Title:Inflaton Self Resonance, Oscillons, and Gravitational Waves in Small Field Polynomial Inflation

Abstract:In this work, we investigate the post-inflationary dynamics of a simple single-field model with a renormalizable inflaton potential featuring a near-inflection point at a field value $\phi_0$. Due to the concave shape of the scalar potential, the effective mass of the inflaton becomes imaginary during as well as for some period after slow-roll inflation. As a result, in the initial reheating phase, where the inflaton oscillates around its minimum with a large amplitude, some field fluctuations grow exponentially; this effect becomes stronger at smaller $\phi_0$. This aspect can be analyzed using the Floquet theorem. We also analytically estimate the backreaction time after which the perturbations affect the evolution of the average inflaton field.
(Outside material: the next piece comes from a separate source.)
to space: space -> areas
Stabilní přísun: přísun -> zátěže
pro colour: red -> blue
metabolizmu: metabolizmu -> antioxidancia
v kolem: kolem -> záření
In order to fully analyze this non-perturbative regime, we perform a (classical) lattice simulation, which reveals that the exponential growth of field fluctuations can fragment the system. This leads to a large amount of non-Gaussianity at very small scales, but the equation of state remains close to matter-like. The evolution of the background field throughout the fragmentation phase can be understood using the Hartree approximation. For sufficiently small $\phi_0$ soliton-like objects, called oscillons in the literature, are formed. This leads to areas with high local over-density, $\delta \rho \gg \bar\rho$ where $\bar\rho$ is the average energy density. We speculate that this could lead to the formation of light primordial black holes, with lifetime $\gtrsim 10^{-19} \text{sec}$. Other possibly observational consequences, in particular gravitational waves in the $\text{MHz} - \text{GHz}$ range, are discussed as well. Although a complete analytical study is difficult in our case, we obtain a power law scaling for the potential observables on $\phi_0$.